Unemployment Compensation in Bank Account Held Not Exempt

A common bankruptcy issue is whether the right to receive an exempt asset, such as worker’s compensation or social security, extends until after receipt and the funds are sitting in the debtor’s bank account.  (The above assets would continue to be exempt).  But what about unemployment insurance?  Apparently, no case had been decided  previously.  A person receiving unemployment generally needs to spend this payment for necessities.
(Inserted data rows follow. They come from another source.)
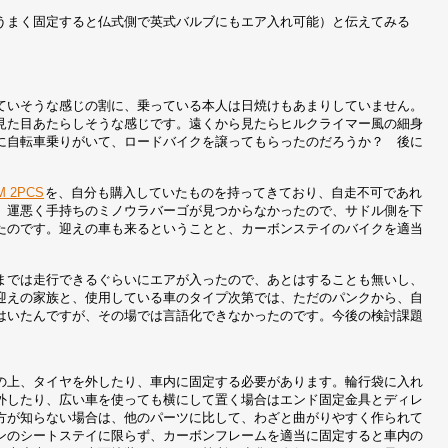
うまく固定すると仏式側で英式バルブにもエア入れ可能）と伝えてみる
ていそうな感じの割に、乗っている本人は日焼けもあまりしていません。
見た目あたらしそうな感じです。遠くから見たらヒルクライマー風の細身
に自転車乗りがいて、ロードバイクを譲ってもらったのだろうか？ 後に
M 2PCS
を、自分も購入していたものを持ってきており、自走不可であれ
、運悪く手持ちのミノウラバーゴが見つからなかったので、サドル側を下
たのです。迎えの車も来るということと、カーボンステイのバイクを適当
までは走行できるぐらいにエアが入ったので、あとはすることも無いし、
迎えの家族と、使用している車のタイプ次第では、ただのパンクから、自
はいたんですが、その場では言語化できなかったのです。今後の検討課題
の上、タイヤを外したり、車内に固定する必要があります。輪行袋に入れ
外したり、広い車を使っても横にして置く場合はエンド固定金具とディレ
方が知らない場合は、他のパーツに比して、わざと曲がりやすく作られて
ンのシートステイに限らず、カーボンフレームを適当に固定すると車内の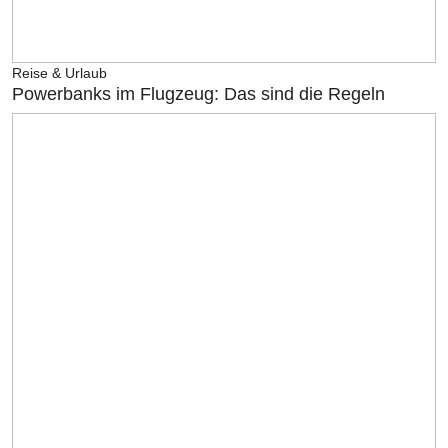
Reise & Urlaub
Powerbanks im Flugzeug: Das sind die Regeln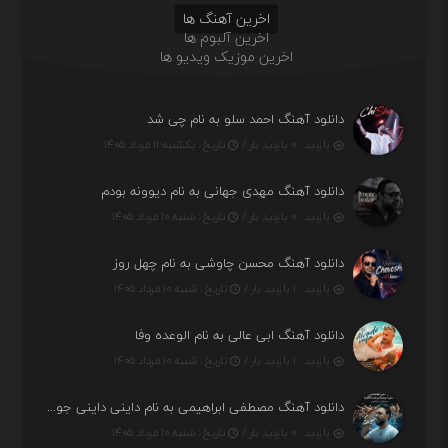
اخرین آهنگ ها
اخرین آلبوم ها
اخرین موزیک ویدیو ها
دانلود آهنگ احمد سلو به نام چی شد
بازدید : ۰ بازدید بار /
تاریخ : یکشنبه ۱۱ مرداد ۱۴۰۵
دانلود آهنگ مهدی جهانی به نام دیوونه بودم
بازدید : ۰ بازدید بار /
تاریخ : شنبه ۱۰ مرداد ۱۴۰۵
دانلود آهنگ محسن چاوشی به نام چهل روز
بازدید : ۱ بازدید بار /
تاریخ : شنبه ۱۰ مرداد ۱۴۰۵
دانلود آهنگ ابی عالی به نام الوعده وفا
بازدید : ۱ بازدید بار /
تاریخ : شنبه ۱۰ مرداد ۱۴۰۵
دانلود آهنگ مصطفی ابراهیمی به نام داینی داینی جونم قربون پنج تیر پرونم
بازدید : ۰ بازدید بار /
تاریخ : شنبه ۱۰ مرداد ۱۴۰۵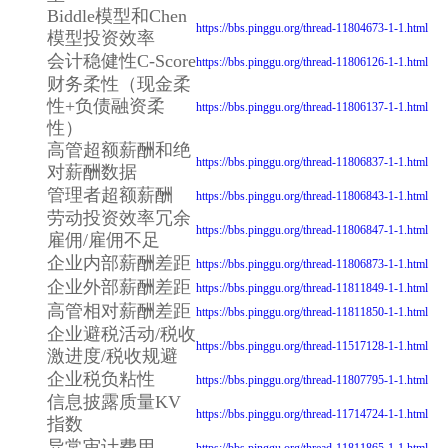
Biddle模型和Chen
https://bbs.pinggu.org/thread-11804673-1-1.html
模型投资效率
会计稳健性C-Score
https://bbs.pinggu.org/thread-11806126-1-1.html
财务柔性（现金柔
性+负债融资柔
https://bbs.pinggu.org/thread-11806137-1-1.html
性）
高管超额薪酬和绝
https://bbs.pinggu.org/thread-11806837-1-1.html
对薪酬数据
管理者超额薪酬
https://bbs.pinggu.org/thread-11806843-1-1.html
劳动投资效率冗余
https://bbs.pinggu.org/thread-11806847-1-1.html
雇佣/雇佣不足
企业内部薪酬差距
https://bbs.pinggu.org/thread-11806873-1-1.html
企业外部薪酬差距
https://bbs.pinggu.org/thread-11811849-1-1.html
高管相对薪酬差距
https://bbs.pinggu.org/thread-11811850-1-1.html
企业避税活动/税收
https://bbs.pinggu.org/thread-11517128-1-1.html
激进度/税收规避
企业税负粘性
https://bbs.pinggu.org/thread-11807795-1-1.html
信息披露质量KV
https://bbs.pinggu.org/thread-11714724-1-1.html
指数
异常审计费用
https://bbs.pinggu.org/thread-11811865-1-1.html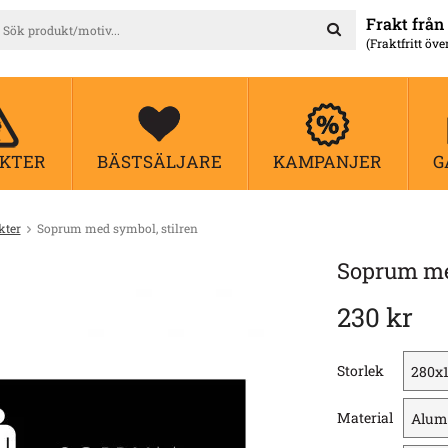
Frakt från 
(Fraktfritt öve
KTER
BÄSTSÄLJARE
KAMPANJER
G
kter
Soprum med symbol, stilren
Soprum med
230 kr
Storlek
Material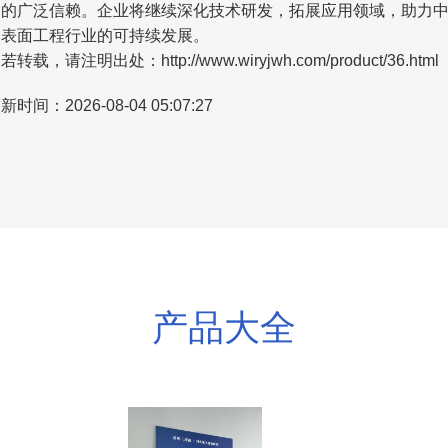
场的广泛信赖。企业将继续深化技术研发，拓展应用领域，助力
国表面工程行业的可持续发展。
若转载，请注明出处：http://www.wiryjwh.com/product/36.html
新时间：2026-08-04 05:07:27
产品大全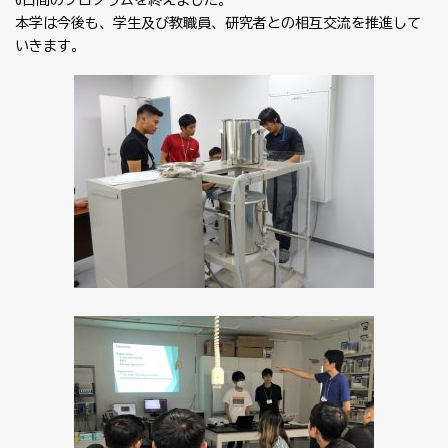
6日間のプログラムを終えました。
本学は今後も、学生及び教職員、研究者との相互交流を推進して
いきます。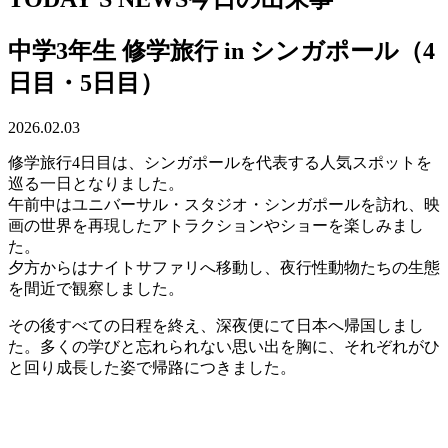
中学3年生 修学旅行 in シンガポール（4
日目・5日目）
2026.02.03
修学旅行4日目は、シンガポールを代表する人気スポットを
巡る一日となりました。
午前中はユニバーサル・スタジオ・シンガポールを訪れ、映
画の世界を再現したアトラクションやショーを楽しみまし
た。
夕方からはナイトサファリへ移動し、夜行性動物たちの生態
を間近で観察しました。
その後すべての日程を終え、深夜便にて日本へ帰国しまし
た。多くの学びと忘れられない思い出を胸に、それぞれがひ
と回り成長した姿で帰路につきました。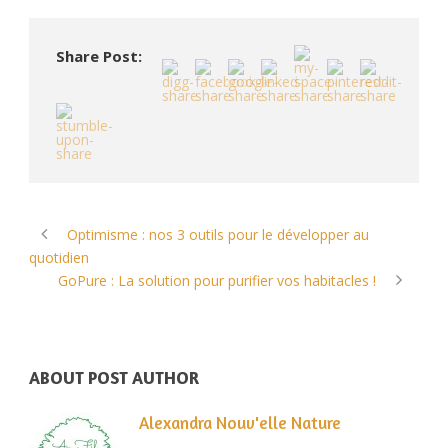
Share Post:
Optimisme : nos 3 outils pour le développer au
quotidien
GoPure : La solution pour purifier vos habitacles !
ABOUT POST AUTHOR
Alexandra Nouv'elle Nature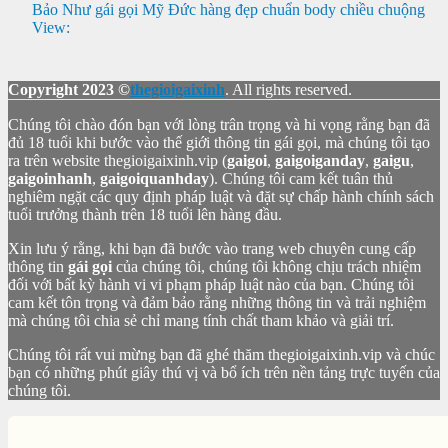
Bảo Như gái gọi Mỹ Đức hàng đẹp chuẩn body chiều chuộng
View:
Copyright 2023 ©
thegioigaixinh
. All rights reserved.
Chúng tôi chào đón bạn với lòng trân trọng và hi vọng rằng bạn đã
đủ 18 tuổi khi bước vào thế giới thông tin gái gọi, mà chúng tôi tạo
ra trên website thegioigaixinh.vip (
gaigoi
,
gaigoiganday
,
gaigu
,
gaigoinhanh
,
gaigoiquanhday
). Chúng tôi cam kết tuân thủ
nghiêm ngặt các quy định pháp luật và đặt sự chấp hành chính sách
tuổi trưởng thành trên 18 tuổi lên hàng đầu.
Xin lưu ý rằng, khi bạn đã bước vào trang web chuyên cung cấp
thông tin
gái gọi
của chúng tôi, chúng tôi không chịu trách nhiệm
đối với bất kỳ hành vi vi phạm pháp luật nào của bạn. Chúng tôi
cam kết tôn trọng và đảm bảo rằng những thông tin và trải nghiệm
mà chúng tôi chia sẻ chỉ mang tính chất tham khảo và giải trí.
Chúng tôi rất vui mừng bạn đã ghé thăm thegioigaixinh.vip và chúc
bạn có những phút giây thú vị và bổ ích trên nền tảng trực tuyến của
chúng tôi.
But a case decided this past week held that $15,631 in a bank account from unemployment was not exempt. (I must assume the husband and wife debtors had savings and used the savings money first for living expenses.  They saved the unemployment hoping this would be exempt.  This is a practice my Fort Lauderdale bankruptcy clients have utilized in other contexts, such as saving social security income in one bank account and spending for living expenses from non-exempt savings.)

Judge Williamson in the Middle District of Florida reviewed the language of other exemption statutes.  In re Swetic, 2013 Bankr Lexis 926 (Bankr. M.D.  FL.  March 12, 2013).  Other statutes more clearly exempt the benefits after received or proceeds of the assets.  But the unemployment statute, Section 443.051(2), did not contain any additional language. The Court sustained the Chapter 13 Trustee’s objection to the claim of exemption of the bank account with the unemployment funds.  (Note, in a chapter 7 these funds would be turned over to the chapter 7 trustee.  In a chapter 13 bankruptcy the funds would not be surrendered, but the debtor would have to pay the value of the asset during the chapter 13 plan.)